For a year, the Republican National Committee has portrayed Democrats as the villains when it comes to voter fraud. In a provocative article on CNN’s Web site, the committee’s chairman, Reince Priebus, said, “Democrats know they benefit from election fraud.” The tables have turned, however, and Republicans are now playing defense over the role of a well-paid operative, Nathan Sproul, in a voter registration scandal that emerged in Florida and has spread to other states. The Florida Department of Law Enforcement said it was reviewing “numerous” claims involving a company that Mr. Sproul runs to determine if a criminal investigation is warranted. Complaints have surfaced in 10 Florida counties, among them allegations that registrations had similar signatures or false addresses, or were filed under the names of dead people. In other cases, party affiliations appeared to have been changed.
In recent days, similar claims against Mr. Sproul have arisen in Nevada and Colorado. Mr. Sproul, 40, a former executive director of the Arizona Christian Coalition and the Republican Party in Arizona, is well known in political circles there. Since 2004, Mr. Sproul’s companies — he has operated under several corporate names — have collected more than $17.6 million from Republican committees, candidates and the “super PAC” American Crossroads, mostly for voter registration operations, according to campaign finance records.
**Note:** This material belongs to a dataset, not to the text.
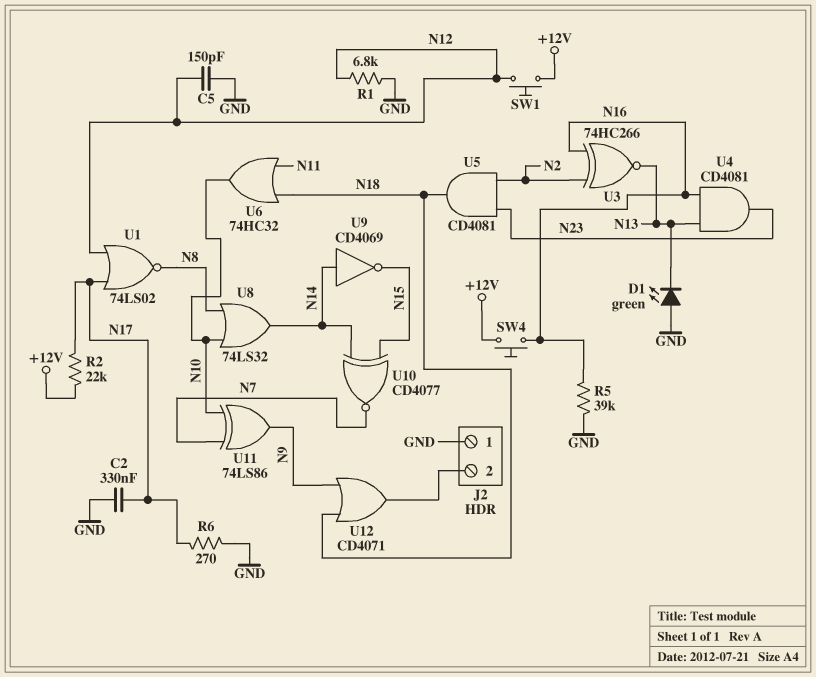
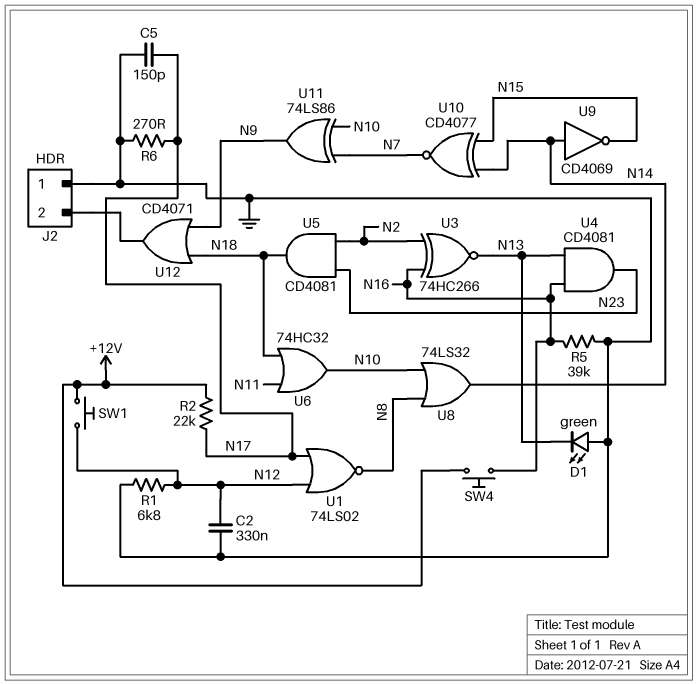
C2: 330nF (GND, N17) -> 330nF (GND, N12)
C5: 150pF (GND, N12) -> 150pF (GND, N17)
The Republican Party, which paid Mr. Sproul about $3 million this year for work in five states, has severed its ties with him, saying it has no tolerance for voter registration fraud. But questions about Mr. Sproul’s methods first emerged in 2004, when one of his companies, Sproul & Associates, was paid nearly $8 million during the election cycle. The payouts made the company the seventh-biggest recipient of campaign expenditures by the committee, according to an analysis by the Center for Responsive Politics.